Es ist fast eine Generation vergangen, seit Sebastião Salgado Exodus erstmals veröffentlicht hat, aber die Geschichte, die es erzählt, von zerrissenen menschlichen Bewegungen über den Globus, hat sich in 16 Jahren kaum verändert. Die Push- und Pull-Faktoren können sich verschieben, der Nexus des Konflikts verlagert sich von Ruanda nach Syrien, aber die Menschen, die ihre Heimat verlassen, erzählen dieselbe Geschichte: Entbehrung, Härte und Lichtblicke der Hoffnung, die entlang einer Reise von großem psychologischem sowie physischem Mühen verlaufen.
Salgado verbrachte sechs Jahre mit Migrantengruppen und besuchte mehr als 35 Länder, um die Vertreibung auf der Straße, in Lagern und in überfüllten Stadtvierteln zu dokumentieren, wo oft neue Ankünfte enden. Sein Projekt umfasst Lateinamerikaner, die in die Vereinigten Staaten einreisen, Juden, die die ehemalige Sowjetunion verlassen, Kosovaren, die nach Albanien fliehen, die Hutu-Flüchtlinge aus Ruanda sowie die ersten "Bootsflüchtlinge" von Arabern und Sub-Sahara-Afrikanern, die versuchen, über das Mittelmeer nach Europa zu gelangen. Seine Bilder zeigen jene, die wissen, wohin sie gehen, und jene, die einfach auf der Flucht sind, erleichtert, am Leben und unversehrt genug zu sein, um zu rennen. Die Gesichter, die er trifft, zeigen Würde und Mitgefühl in den bittersten Umständen, aber auch die vielen verwüsteten Spuren von Gewalt, Hass und Gier.

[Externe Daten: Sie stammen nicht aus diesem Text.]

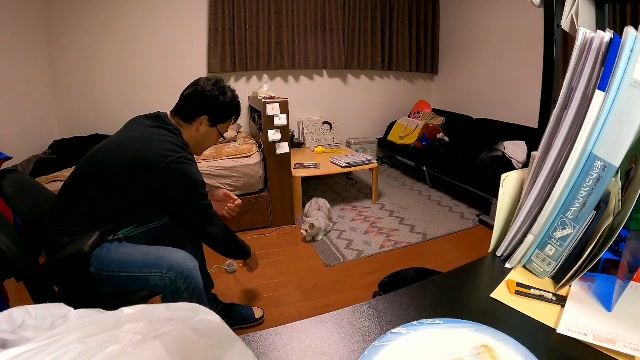
This screenshot has height=360, width=640. What are the coordinates of `brown hardwood floor` in the screenshot? It's located at (305, 286).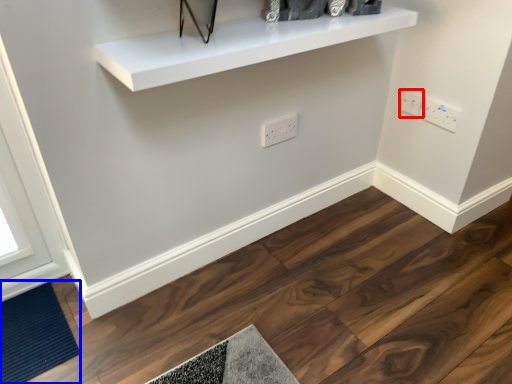
Question: Which object appears farthest to the camera in this image, electric outlet (highlighted by a red box) or doormat (highlighted by a blue box)?

Choices:
 (A) electric outlet
 (B) doormat

Answer: (A)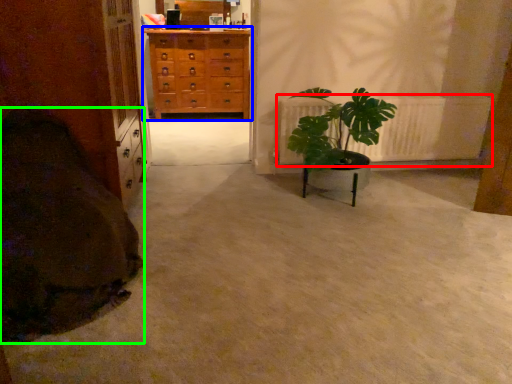
Question: Which object is the closest to the radiator (highlighted by a red box)? Choose among these: chest of drawers (highlighted by a blue box) or blanket (highlighted by a green box).

Choices:
 (A) chest of drawers
 (B) blanket

Answer: (B)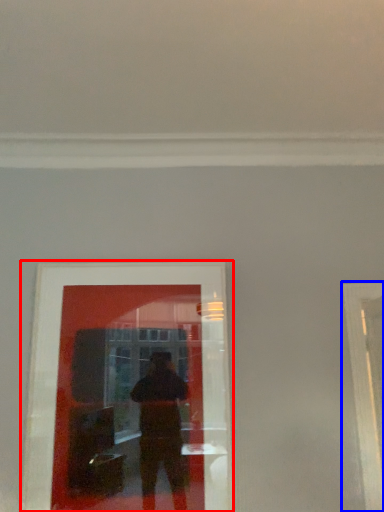
Question: Which object appears farthest to the camera in this image, picture frame (highlighted by a red box) or window frame (highlighted by a blue box)?

Choices:
 (A) picture frame
 (B) window frame

Answer: (A)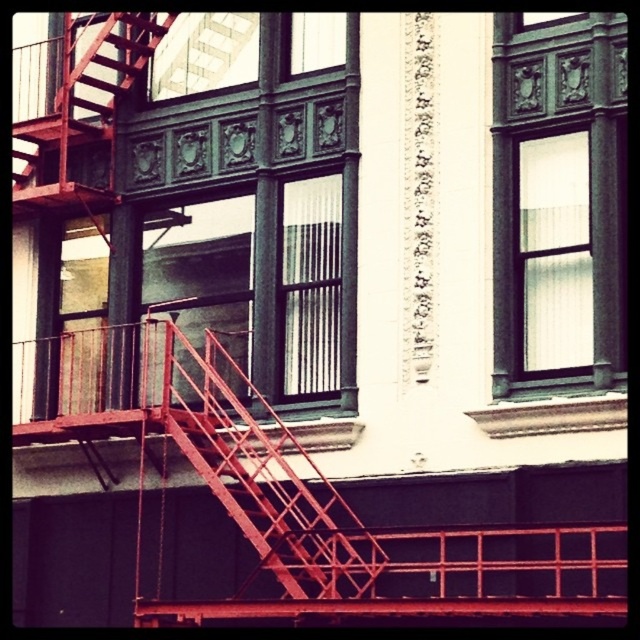
Question: Which point is closer to the camera taking this photo?

Choices:
 (A) (294, 534)
 (B) (328, 51)

Answer: (A)

Question: Estimate the real-world distances between objects in this image. Which object is farther from the clear glass window at upper right?

Choices:
 (A) metallic red fire escape at center
 (B) clear glass window at upper center

Answer: (B)

Question: Is clear glass window at upper right to the right of clear glass window at upper center from the viewer's perspective?

Choices:
 (A) no
 (B) yes

Answer: (B)

Question: From the image, what is the correct spatial relationship of clear glass window at upper right in relation to clear glass window at upper center?

Choices:
 (A) left
 (B) right

Answer: (B)

Question: Which of the following is the farthest from the observer?

Choices:
 (A) (362, 564)
 (B) (336, 65)

Answer: (B)

Question: Is the position of metallic red fire escape at center less distant than that of clear glass window at upper center?

Choices:
 (A) no
 (B) yes

Answer: (B)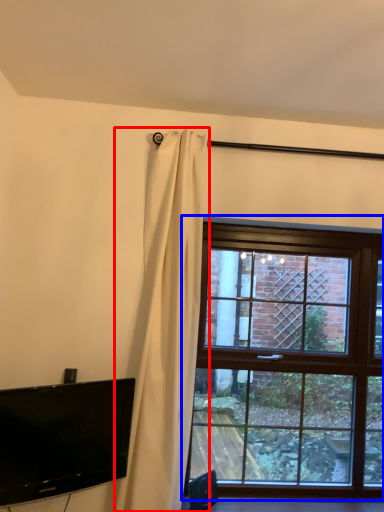
Question: Which of the following is the closest to the observer, curtain (highlighted by a red box) or window (highlighted by a blue box)?

Choices:
 (A) curtain
 (B) window

Answer: (A)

Mit seinem besonderen Auge für Details und Bewegung fängt Salgado die herzzerreißenden Momente der Migrationsbewegung ebenso ein wie den Massenzug. Es gibt beladene Lastwagen, überfüllte Boote und Lager, die sich bis zum bewölkten Horizont erstrecken, und dann gibt es das kleine, bandagierte Bein; den Fingerabdruck auf einer Seite; das Interview mit einem Grenzbeamten; das Bündel und das Baby, das an die Brust einer Mutter geklammert ist. Während er auf das Ausmaß des Migrantenphänomens besteht, betont Salgado auch mit charakteristischem Humanismus die persönliche Geschichte innerhalb der überwältigenden Zahlen. Gegen die indistinkten Gesichter des Fernsehmaterials oder die Menschenmengen, die unter einem Zeitungsartikel gefangen sind, finden wir hier Porträts individueller Identitäten, selbst im Abgrund eines verlorenen Landes, Zuhauses und oft geliebter Menschen.

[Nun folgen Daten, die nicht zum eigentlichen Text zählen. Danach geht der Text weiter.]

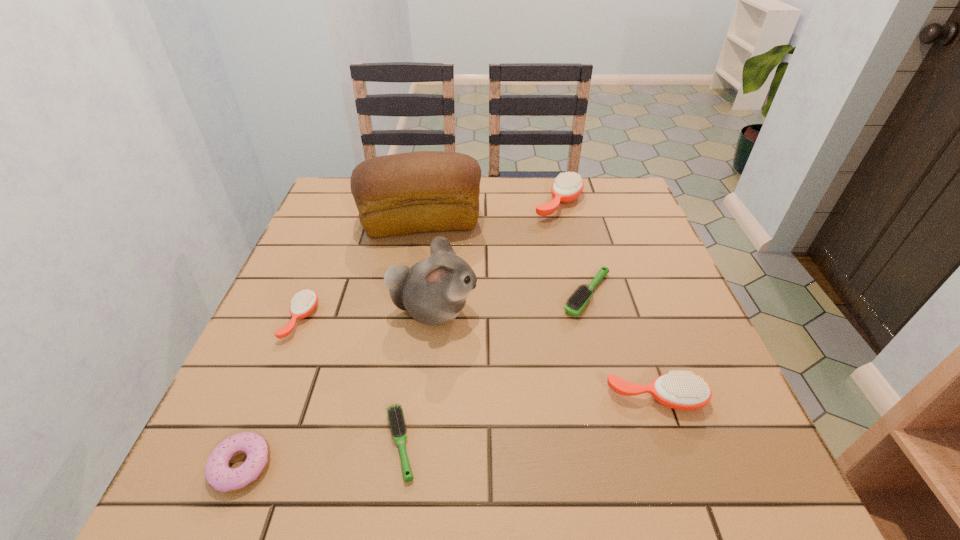
Locate an element on the screen. This screenshot has height=540, width=960. vacant space situated on the right of the fourth tallest hairbrush is located at coordinates (640, 294).

At what (x,y) coordinates should I click in order to perform the action: click on free space located 0.080m on the right of the pink doughnut. Please return your answer as a coordinate pair (x, y). Image resolution: width=960 pixels, height=540 pixels. Looking at the image, I should click on (320, 465).

Find the location of `free space located on the left of the fourth hairbrush from right to left`. free space located on the left of the fourth hairbrush from right to left is located at coordinates (288, 444).

Locate an element on the screen. The image size is (960, 540). bread situated at the far edge is located at coordinates (425, 191).

This screenshot has width=960, height=540. I want to click on hairbrush located in the far edge section of the desktop, so click(x=567, y=186).

You are a GUI agent. You are given a task and a screenshot of the screen. Output one action in this format:
    pyautogui.click(x=<x>, y=<y>)
    Task: Click on the doughnut present at the near edge
    
    Given the screenshot: What is the action you would take?
    pyautogui.click(x=218, y=474)

Image resolution: width=960 pixels, height=540 pixels. Identify the location of hairbrush located in the near edge section of the desktop. (395, 413).

Locate an element on the screen. The image size is (960, 540). bread at the left edge is located at coordinates (425, 191).

The image size is (960, 540). I want to click on hairbrush that is at the left edge, so click(303, 303).

The image size is (960, 540). What are the coordinates of `doughnut located in the left edge section of the desktop` in the screenshot? It's located at (218, 474).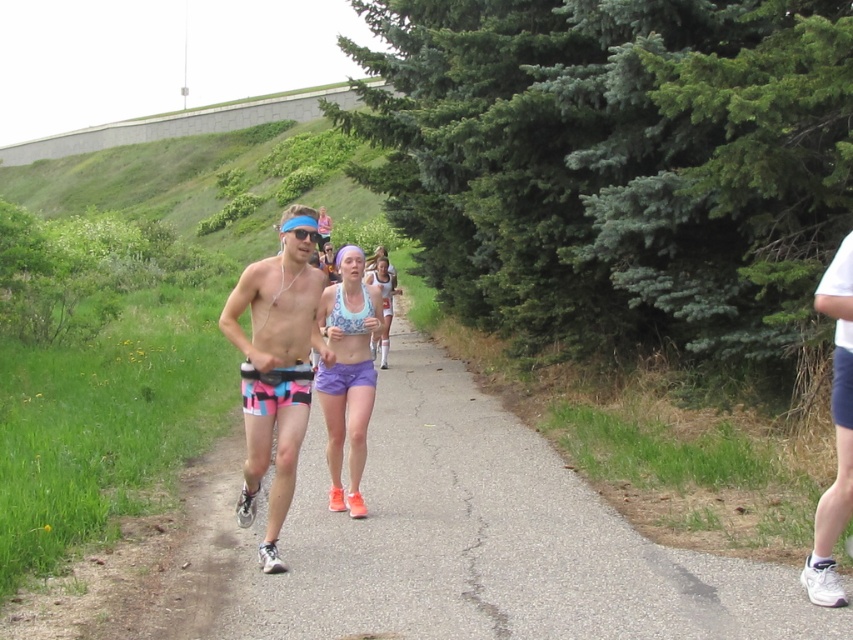
You are a photographer positioned at the starting line of the race. You want to capture a photo of both the purple fabric shorts at center and the white cotton shirt at right in the same frame. Which runner should you focus on to include both?

You should focus on the purple fabric shorts at center because the white cotton shirt at right is behind it, meaning both will be visible in the same frame when the photographer focuses on the front runner.

You are a photographer positioned at the starting line of the race. You want to capture a photo of both the matte blue tank top at center and the white matte bikini top at center in the same frame. Based on their positions, which runner is closer to the camera?

The matte blue tank top at center is closer to the camera because it is positioned in front of the white matte bikini top at center.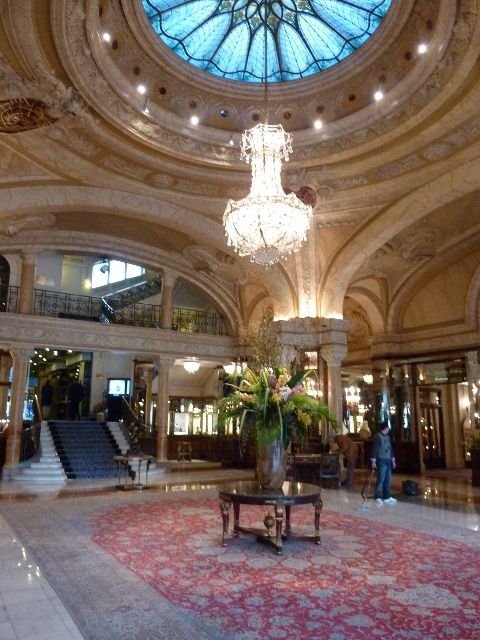
You are standing at the entrance of the grand building and want to locate the blue stained glass dome at center. According to the coordinates provided, where should you look?

You should look at point (x=264, y=33) to find the blue stained glass dome at center.

You are an interior designer planning to install a new lighting fixture in the grand building. The blue stained glass dome at center and the crystal glass chandelier at center are both in the central area. Which object has a larger width?

The blue stained glass dome at center has a larger width than the crystal glass chandelier at center according to the description.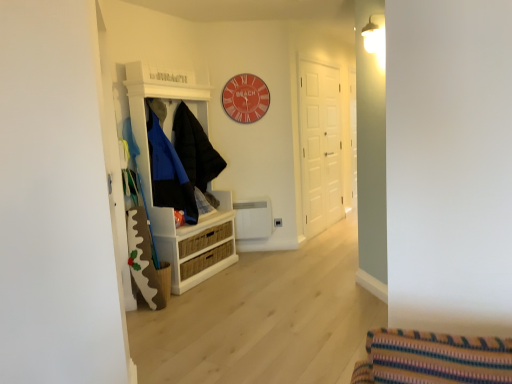
Question: Is white wood cabinet at left shorter than white matte door at center?

Choices:
 (A) no
 (B) yes

Answer: (B)

Question: Is white matte door at center surrounded by white wood cabinet at left?

Choices:
 (A) yes
 (B) no

Answer: (B)

Question: From a real-world perspective, is white wood cabinet at left positioned over white matte door at center based on gravity?

Choices:
 (A) yes
 (B) no

Answer: (B)

Question: Is white wood cabinet at left outside white matte door at center?

Choices:
 (A) yes
 (B) no

Answer: (A)

Question: From a real-world perspective, is white wood cabinet at left below white matte door at center?

Choices:
 (A) no
 (B) yes

Answer: (B)

Question: In terms of width, does matte black jacket at left, which ranks as the 2th clothing in back-to-front order, look wider or thinner when compared to black puffy jacket at center, the 1th clothing positioned from the back?

Choices:
 (A) wide
 (B) thin

Answer: (A)

Question: Would you say matte black jacket at left, which ranks as the 2th clothing in back-to-front order, is to the left or to the right of black puffy jacket at center, the 1th clothing positioned from the back, in the picture?

Choices:
 (A) right
 (B) left

Answer: (B)

Question: Which is correct: matte black jacket at left, the first clothing when ordered from front to back, is inside black puffy jacket at center, which appears as the second clothing when viewed from the front, or outside of it?

Choices:
 (A) outside
 (B) inside

Answer: (A)

Question: From the image's perspective, relative to black puffy jacket at center, which appears as the second clothing when viewed from the front, is matte black jacket at left, which ranks as the 2th clothing in back-to-front order, above or below?

Choices:
 (A) below
 (B) above

Answer: (A)

Question: Based on their positions, is matte red clock at upper center located to the left or right of white wood cabinet at left?

Choices:
 (A) left
 (B) right

Answer: (B)

Question: From the image's perspective, is matte red clock at upper center positioned above or below white wood cabinet at left?

Choices:
 (A) above
 (B) below

Answer: (A)

Question: In the image, is matte red clock at upper center positioned in front of or behind white wood cabinet at left?

Choices:
 (A) behind
 (B) front

Answer: (A)

Question: From their relative heights in the image, would you say matte red clock at upper center is taller or shorter than white wood cabinet at left?

Choices:
 (A) short
 (B) tall

Answer: (A)

Question: Is white wood cabinet at left inside the boundaries of white matte door at center, or outside?

Choices:
 (A) outside
 (B) inside

Answer: (A)

Question: Relative to white matte door at center, is white wood cabinet at left in front or behind?

Choices:
 (A) front
 (B) behind

Answer: (A)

Zur selben Zeit erklärt Salgado auch die Gemeinsamkeit der Migrantensituation als ein gemeinsames, globales Erlebnis. Er ruft seine Zuschauer nicht nur als Zuschauer des Leidens von Flüchtlingen und Exilanten auf, sondern als Akteure in den sozialen, politischen, wirtschaftlichen und ökologischen Veränderungen, die zum Migrationsphänomen beitragen. Während die Boote, die an der griechischen und italienischen Küste auftauchen, die Migration wie keine Massenbewegung seit dem Zweiten Weltkrieg nach Europa bringen, ruft Exodus nicht nur nach unserem erhöhten Bewusstsein, sondern auch nach Verantwortung und Engagement. Angesichts der verstümmelten Körper, der Hunderte von nackten Füßen auf heißem Asphalt ist es unser Gebot, nicht nur mit Mitgefühl hinzuschauen, sondern, in Salgados eigenen Worten, unser Verhalten in ein "neues Regime des Zusammenlebens" zu temperieren.